Retype every entry in its entirety, without alteration.

** Start Listed records **

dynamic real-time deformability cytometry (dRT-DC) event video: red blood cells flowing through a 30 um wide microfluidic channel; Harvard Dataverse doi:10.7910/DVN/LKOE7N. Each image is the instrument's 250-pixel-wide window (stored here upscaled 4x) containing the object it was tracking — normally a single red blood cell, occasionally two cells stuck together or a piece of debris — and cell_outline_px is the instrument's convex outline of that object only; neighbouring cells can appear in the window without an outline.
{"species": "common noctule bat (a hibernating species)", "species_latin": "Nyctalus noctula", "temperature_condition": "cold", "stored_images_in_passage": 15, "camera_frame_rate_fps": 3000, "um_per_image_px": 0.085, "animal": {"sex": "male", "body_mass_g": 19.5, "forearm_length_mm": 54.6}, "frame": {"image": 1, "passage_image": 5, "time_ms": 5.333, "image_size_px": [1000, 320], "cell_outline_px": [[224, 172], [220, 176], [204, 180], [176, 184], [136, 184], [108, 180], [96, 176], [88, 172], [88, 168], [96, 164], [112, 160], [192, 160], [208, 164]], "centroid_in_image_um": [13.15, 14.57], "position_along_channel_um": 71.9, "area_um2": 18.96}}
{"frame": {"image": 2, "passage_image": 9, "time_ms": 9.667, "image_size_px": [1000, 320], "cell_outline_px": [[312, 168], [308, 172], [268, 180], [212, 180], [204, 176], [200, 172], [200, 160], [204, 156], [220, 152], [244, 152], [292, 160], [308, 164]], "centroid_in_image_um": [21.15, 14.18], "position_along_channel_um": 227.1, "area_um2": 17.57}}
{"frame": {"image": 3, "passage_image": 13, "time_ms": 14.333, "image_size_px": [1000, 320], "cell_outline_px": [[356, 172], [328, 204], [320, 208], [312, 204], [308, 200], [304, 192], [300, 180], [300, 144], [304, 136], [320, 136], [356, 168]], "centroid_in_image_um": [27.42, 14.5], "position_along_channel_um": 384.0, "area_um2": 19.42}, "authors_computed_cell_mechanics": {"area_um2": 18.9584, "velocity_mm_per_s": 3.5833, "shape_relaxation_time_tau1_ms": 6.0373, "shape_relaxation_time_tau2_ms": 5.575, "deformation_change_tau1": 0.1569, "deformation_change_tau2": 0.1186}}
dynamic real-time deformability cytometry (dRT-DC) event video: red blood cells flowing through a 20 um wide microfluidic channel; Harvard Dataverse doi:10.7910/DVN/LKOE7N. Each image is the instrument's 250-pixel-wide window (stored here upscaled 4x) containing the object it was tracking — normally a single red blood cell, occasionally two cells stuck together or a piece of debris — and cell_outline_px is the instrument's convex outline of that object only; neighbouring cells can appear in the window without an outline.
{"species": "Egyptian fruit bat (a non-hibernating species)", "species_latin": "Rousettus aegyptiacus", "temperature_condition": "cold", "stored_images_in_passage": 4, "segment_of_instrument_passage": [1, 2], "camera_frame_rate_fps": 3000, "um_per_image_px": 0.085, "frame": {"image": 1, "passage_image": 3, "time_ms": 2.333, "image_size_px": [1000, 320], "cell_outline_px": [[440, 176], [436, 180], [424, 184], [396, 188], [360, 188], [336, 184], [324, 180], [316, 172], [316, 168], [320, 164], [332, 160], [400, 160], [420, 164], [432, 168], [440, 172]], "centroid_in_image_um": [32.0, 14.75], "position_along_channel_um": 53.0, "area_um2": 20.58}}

** End Listed records **

* **Expected output**
dynamic real-time deformability cytometry (dRT-DC) event video: red blood cells flowing through a 30 um wide microfluidic channel; Harvard Dataverse doi:10.7910/DVN/LKOE7N. Each image is the instrument's 250-pixel-wide window (stored here upscaled 4x) containing the object it was tracking — normally a single red blood cell, occasionally two cells stuck together or a piece of debris — and cell_outline_px is the instrument's convex outline of that object only; neighbouring cells can appear in the window without an outline.
{"species": "common noctule bat (a hibernating species)", "species_latin": "Nyctalus noctula", "temperature_condition": "cold", "stored_images_in_passage": 15, "camera_frame_rate_fps": 3000, "um_per_image_px": 0.085, "animal": {"sex": "male", "body_mass_g": 19.5, "forearm_length_mm": 54.6}, "frame": {"image": 1, "passage_image": 5, "time_ms": 5.333, "image_size_px": [1000, 320], "cell_outline_px": [[224, 172], [220, 176], [204, 180], [176, 184], [136, 184], [108, 180], [96, 176], [88, 172], [88, 168], [96, 164], [112, 160], [192, 160], [208, 164]], "centroid_in_image_um": [13.15, 14.57], "position_along_channel_um": 71.9, "area_um2": 18.96}}
{"frame": {"image": 2, "passage_image": 9, "time_ms": 9.667, "image_size_px": [1000, 320], "cell_outline_px": [[312, 168], [308, 172], [268, 180], [212, 180], [204, 176], [200, 172], [200, 160], [204, 156], [220, 152], [244, 152], [292, 160], [308, 164]], "centroid_in_image_um": [21.15, 14.18], "position_along_channel_um": 227.1, "area_um2": 17.57}}
{"frame": {"image": 3, "passage_image": 13, "time_ms": 14.333, "image_size_px": [1000, 320], "cell_outline_px": [[356, 172], [328, 204], [320, 208], [312, 204], [308, 200], [304, 192], [300, 180], [300, 144], [304, 136], [320, 136], [356, 168]], "centroid_in_image_um": [27.42, 14.5], "position_along_channel_um": 384.0, "area_um2": 19.42}, "authors_computed_cell_mechanics": {"area_um2": 18.9584, "velocity_mm_per_s": 3.5833, "shape_relaxation_time_tau1_ms": 6.0373, "shape_relaxation_time_tau2_ms": 5.575, "deformation_change_tau1": 0.1569, "deformation_change_tau2": 0.1186}}
dynamic real-time deformability cytometry (dRT-DC) event video: red blood cells flowing through a 20 um wide microfluidic channel; Harvard Dataverse doi:10.7910/DVN/LKOE7N. Each image is the instrument's 250-pixel-wide window (stored here upscaled 4x) containing the object it was tracking — normally a single red blood cell, occasionally two cells stuck together or a piece of debris — and cell_outline_px is the instrument's convex outline of that object only; neighbouring cells can appear in the window without an outline.
{"species": "Egyptian fruit bat (a non-hibernating species)", "species_latin": "Rousettus aegyptiacus", "temperature_condition": "cold", "stored_images_in_passage": 4, "segment_of_instrument_passage": [1, 2], "camera_frame_rate_fps": 3000, "um_per_image_px": 0.085, "frame": {"image": 1, "passage_image": 3, "time_ms": 2.333, "image_size_px": [1000, 320], "cell_outline_px": [[440, 176], [436, 180], [424, 184], [396, 188], [360, 188], [336, 184], [324, 180], [316, 172], [316, 168], [320, 164], [332, 160], [400, 160], [420, 164], [432, 168], [440, 172]], "centroid_in_image_um": [32.0, 14.75], "position_along_channel_um": 53.0, "area_um2": 20.58}}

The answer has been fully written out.